Dorr Mountain Hike
As I mentioned last week-end in one of my posts, I hiked up Dorr mountain, which at 1270 feet (390 meters) is the third highest peak on Mount Desert Island. Now as mountains go, that isn’t very big, but keep in mind that you begin these hike at or near sea level so it provides sufficient challenge, especially to a relative novice like me.
There are numerous ways to reach the summit of Dorr. Two of the approaches involve long staircases of stone carved into the mountainside; trails designed by the earliest trail designers and builders. These designers included George Dorr, considered the “father of Acadia”. He was one of the first wealthy “rusticators” (as they were referred to) whose family vacationed on the island. He was a lifelong bachelor and in the end used most of his family’s fortune in the pursuit of securing Acadia’s future as a National Park. So it seems only fitting that he have a mountain named after him!

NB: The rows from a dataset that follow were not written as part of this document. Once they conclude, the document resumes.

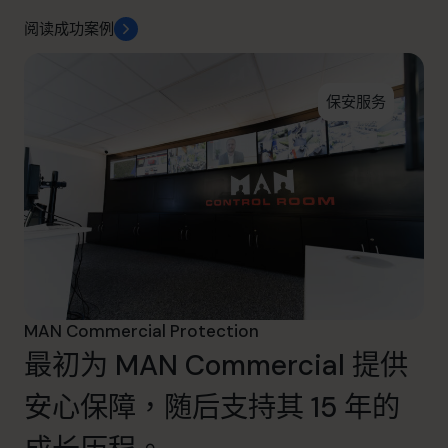
阅读成功案例
保安服务
MAN Commercial Protection
最初为 MAN Commercial 提供
安心保障，随后支持其 15 年的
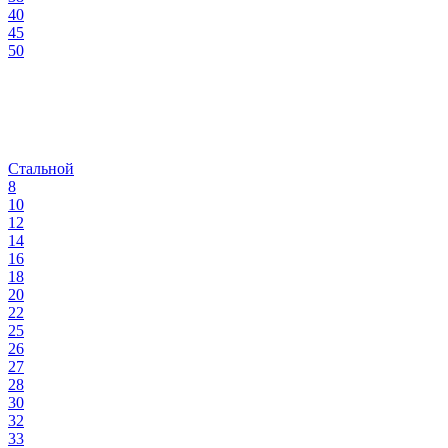
40
45
50
Стальной
8
10
12
14
16
18
20
22
25
26
27
28
30
32
33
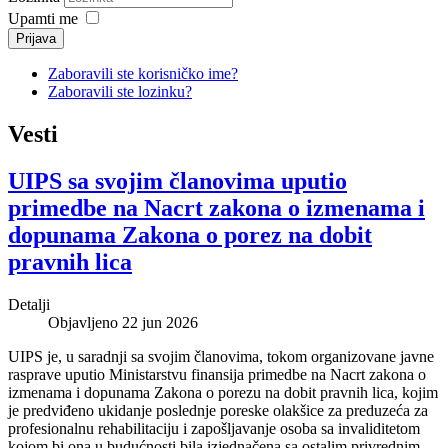
Upamti me
Prijava
Zaboravili ste korisničko ime?
Zaboravili ste lozinku?
Vesti
UIPS sa svojim članovima uputio
primedbe na Nacrt zakona o izmenama i
dopunama Zakona o porez na dobit
pravnih lica
Detalji
Objavljeno 22 jun 2026
UIPS je, u saradnji sa svojim članovima, tokom organizovane javne
rasprave uputio Ministarstvu finansija primedbe na Nacrt zakona o
izmenama i dopunama Zakona o porezu na dobit pravnih lica, kojim
je predviđeno ukidanje poslednje poreske olakšice za preduzeća za
profesionalnu rehabilitaciju i zapošljavanje osoba sa invaliditetom
kojom bi ona u budućnosti bila izjednačena sa ostalim privrednim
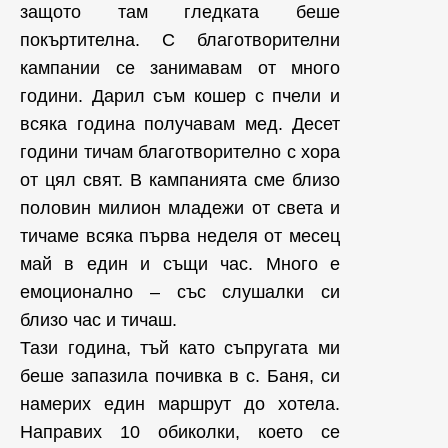
защото там гледката беше
покъртителна. С благотворителни
кампании се занимавам от много
години. Дарил съм кошер с пчели и
всяка година получавам мед. Десет
години тичам благотворително с хора
от цял свят. В кампанията сме близо
половин милион младежи от света и
тичаме всяка първа неделя от месец
май в един и същи час. Много е
емоционално – със слушалки си
близо час и тичаш.
Тази година, тъй като съпругата ми
беше запазила почивка в с. Баня, си
намерих един маршрут до хотела.
Направих 10 обиколки, което се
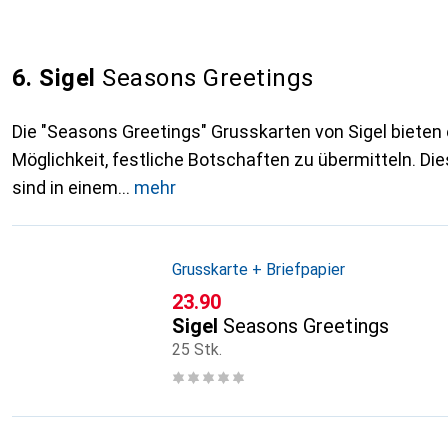
6. Sigel
Seasons Greetings
Die "Seasons Greetings" Grusskarten von Sigel biete
Möglichkeit, festliche Botschaften zu übermitteln. Di
sind in einem
mehr
Grusskarte + Briefpapier
CHF
23.90
Sigel
Seasons Greetings
25 Stk.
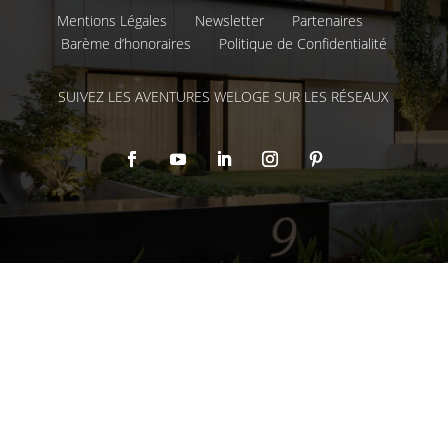
Mentions Légales
Newsletter
Partenaires
Barème d’honoraires
Politique de Confidentialité
SUIVEZ LES AVENTURES WELOGE SUR LES RÉSEAUX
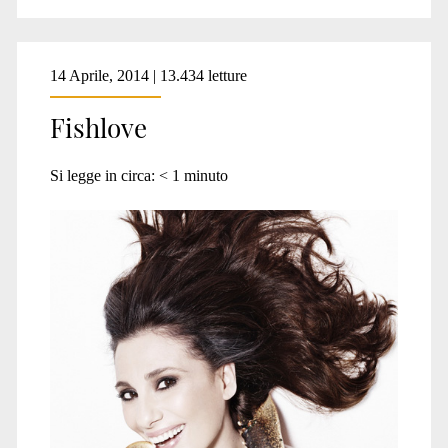
14 Aprile, 2014 | 13.434 letture
Fishlove
Si legge in circa:
< 1
minuto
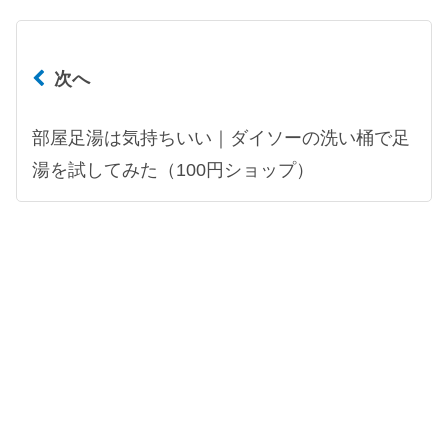
次へ
部屋足湯は気持ちいい｜ダイソーの洗い桶で足
湯を試してみた（100円ショップ）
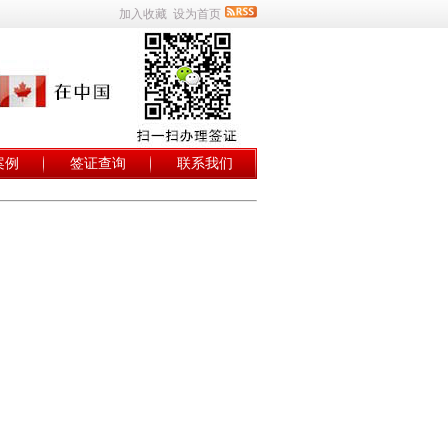
加入收藏
设为首页
案例
签证查询
联系我们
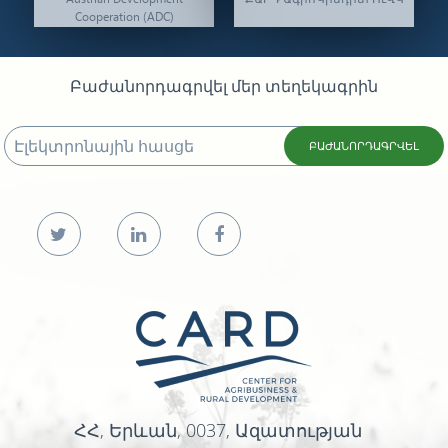
Cooperation (ADC)
Բաժանորդագրվել մեր տեղեկագրին
ԲԱԺԱՆՈՐԴԱԳՐՎԵԼ
ՀՀ, Երևան, 0037, Ազատության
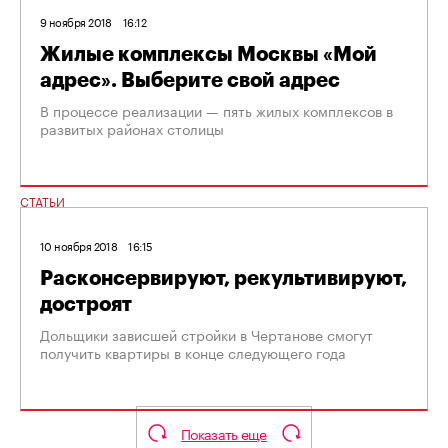
9 ноября 2018
16:12
Жилые комплексы Москвы «Мой
адрес». Выберите свой адрес
В процессе реализации — пять жилых комплексов в
развитых районах столицы
СТАТЬИ
10 ноября 2018
16:15
Расконсервируют, рекультивируют,
достроят
Дольщики зависшей стройки в Чертанове смогут
получить квартиры в конце следующего года
Показать еще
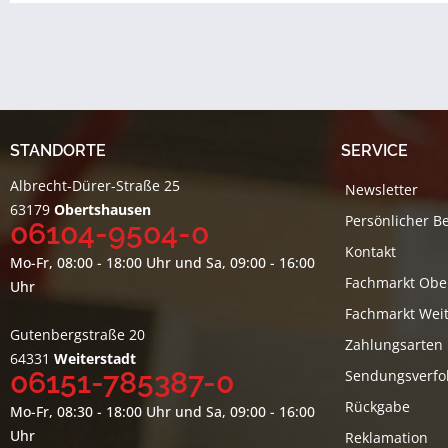
STANDORTE
SERVICE
Albrecht-Dürer-Straße 25
Newsletter
63179
Obertshausen
Persönlicher B
06104-9504-0
Kontakt
Mo-Fr, 08:00 - 18:00 Uhr und Sa, 09:00 - 16:00
Fachmarkt Obe
Uhr
Fachmarkt Weit
Gutenbergstraße 20
Zahlungsarten
64331
Weiterstadt
06151-785387-0
Sendungsverfo
Rückgabe
Mo-Fr, 08:30 - 18:00 Uhr und Sa, 09:00 - 16:00
Uhr
Reklamation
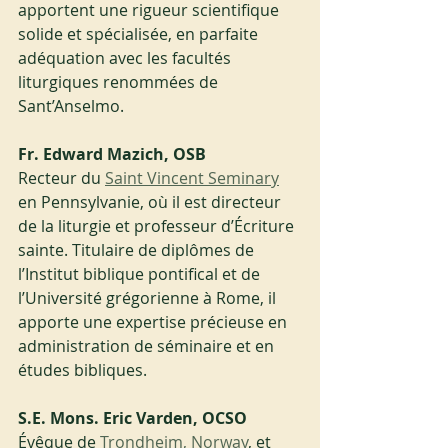
apportent une rigueur scientifique 
solide et spécialisée, en parfaite 
adéquation avec les facultés 
liturgiques renommées de 
Sant’Anselmo.
Fr. Edward Mazich, OSB 
Recteur du 
Saint Vincent Seminary
en Pennsylvanie, où il est directeur 
de la liturgie et professeur d’Écriture 
sainte. Titulaire de diplômes de 
l’Institut biblique pontifical et de 
l’Université grégorienne à Rome, il 
apporte une expertise précieuse en 
administration de séminaire et en 
études bibliques.
S.E. Mons. Eric Varden, OCSO
Évêque de 
Trondheim, Norway
, et 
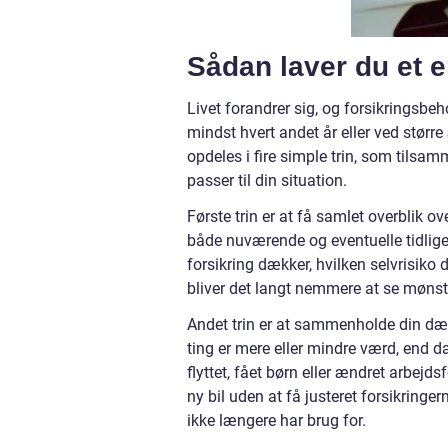
Sådan laver du et e
Livet forandrer sig, og forsikringsbeh
mindst hvert andet år eller ved større
opdeles i fire simple trin, som tilsam
passer til din situation.
Første trin er at få samlet overblik ov
både nuværende og eventuelle tidliger
forsikring dækker, hvilken selvrisiko 
bliver det langt nemmere at se mønstr
Andet trin er at sammenholde din dæ
ting er mere eller mindre værd, end d
flyttet, fået børn eller ændret arbejds
ny bil uden at få justeret forsikringe
ikke længere har brug for.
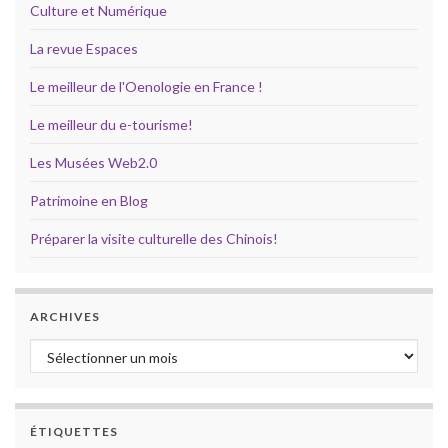
Culture et Numérique
La revue Espaces
Le meilleur de l'Oenologie en France !
Le meilleur du e-tourisme!
Les Musées Web2.0
Patrimoine en Blog
Préparer la visite culturelle des Chinois!
ARCHIVES
Archives
ÉTIQUETTES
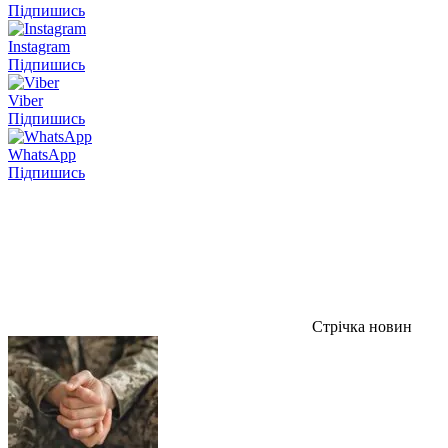
Підпишись
Instagram
Підпишись
Viber
Підпишись
WhatsApp
Підпишись
Стрічка новин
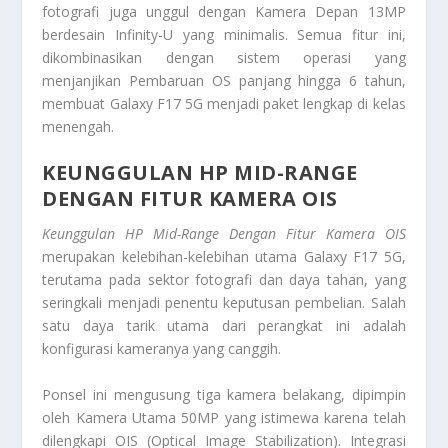
fotografi juga unggul dengan Kamera Depan 13MP
berdesain Infinity-U yang minimalis. Semua fitur ini,
dikombinasikan dengan sistem operasi yang
menjanjikan Pembaruan OS panjang hingga 6 tahun,
membuat Galaxy F17 5G menjadi paket lengkap di kelas
menengah.
KEUNGGULAN
HP MID-RANGE
DENGAN FITUR KAMERA OIS
Keunggulan HP Mid-Range Dengan Fitur Kamera OIS
merupakan kelebihan-kelebihan utama Galaxy F17 5G,
terutama pada sektor fotografi dan daya tahan, yang
seringkali menjadi penentu keputusan pembelian. Salah
satu daya tarik utama dari perangkat ini adalah
konfigurasi kameranya yang canggih.
Ponsel ini mengusung tiga kamera belakang, dipimpin
oleh Kamera Utama 50MP yang istimewa karena telah
dilengkapi OIS (Optical Image Stabilization). Integrasi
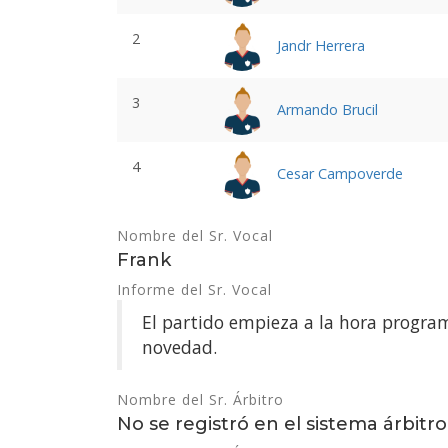
2
Jandr Herrera
3
Armando Brucil
4
Cesar Campoverde
Nombre del Sr. Vocal
Frank
Informe del Sr. Vocal
El partido empieza a la hora progr
novedad.
Nombre del Sr. Árbitro
No se registró en el sistema árbitro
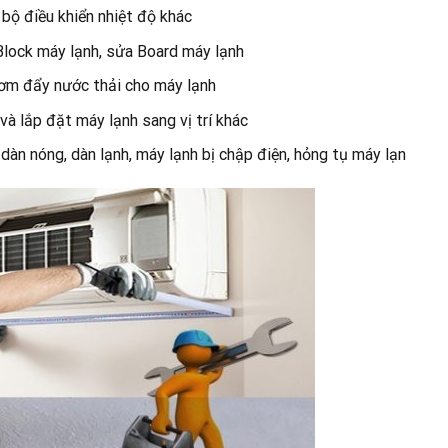
bộ điều khiển nhiệt độ khác
lock máy lạnh, sửa Board máy lạnh
ơm đẩy nước thải cho máy lạnh
 và lắp đặt máy lạnh sang vị trí khác
dàn nóng, dàn lạnh, máy lạnh bị chập điện, hỏng tụ máy lạn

The trail I decided to take is called the “North Ridge Trail”, and avoids those pesky ladders attached to boulders that send me straight into an anxiety attack. The trail while steep was not as daunting in terms of technical difficulty as the ascent I made up Pemetic a few weeks ago. The first section of the trail follows the fire road through old growth Hemlock forest. I saw some fallen trees that had to be sawed in order to keep the fire road clear, and had to wonder just how old those trees were and what they had been witness to over the years.
Within 20 yards of leaving the fire road and heading up the North Ridge Trail, the trail becomes rock to rock stepping, climbing the whole way. A “huffer and puffer” for sure as one of my friends describes these mountain hikes. Along the way, I saw wild blueberries and a shrub that looked to be in the rhododendron family blooming.
The trees had really pushed their leaves during the past week, and my sping allergies weren’t helping my breathing any (that’s my excuse and I’m working it all the way). As I paused to look behind me, I was amazed at how green the valley had become, seemingly overnight!
As you can see from the photo above, a cruise ship (and that’s one of the smaller ones) looms large in the harbor. They will be a routine sight from now until the end of October. The next photo gives you a different perspective of the harbor and valley from the summit of Dorr, and gives you some idea of how steep the ascent was.
Cadillac mountain sits just to the west of Dorr and a long, deep gorge seperate the two. Cadillac, the tallest peak on the island rises an additional 250 feet (76 meters) above Dorr. Here is a shot looking across the top of Dorr toward Cadillac. I could see the reflection of the sun bouncing off car rooftops as they drove (the nerve of them) up Cadillac.
This was one of the calmest days (breeze wise), that I’ve had on the island; and as the temperature rose to 75 degrees (24 c), I was longing for that wind. I didn’t linger too long at the summit, as I was eager for the relative cool of the forest below. Going down sure was alot easier than going up and I enjoyed spectacular views until I hit the tree line.
THANK YOU MR. DORR!! Your dedication and generosity have allowed millions of people to enjoy this beautiful place. Thank you for sharing your mountain with me.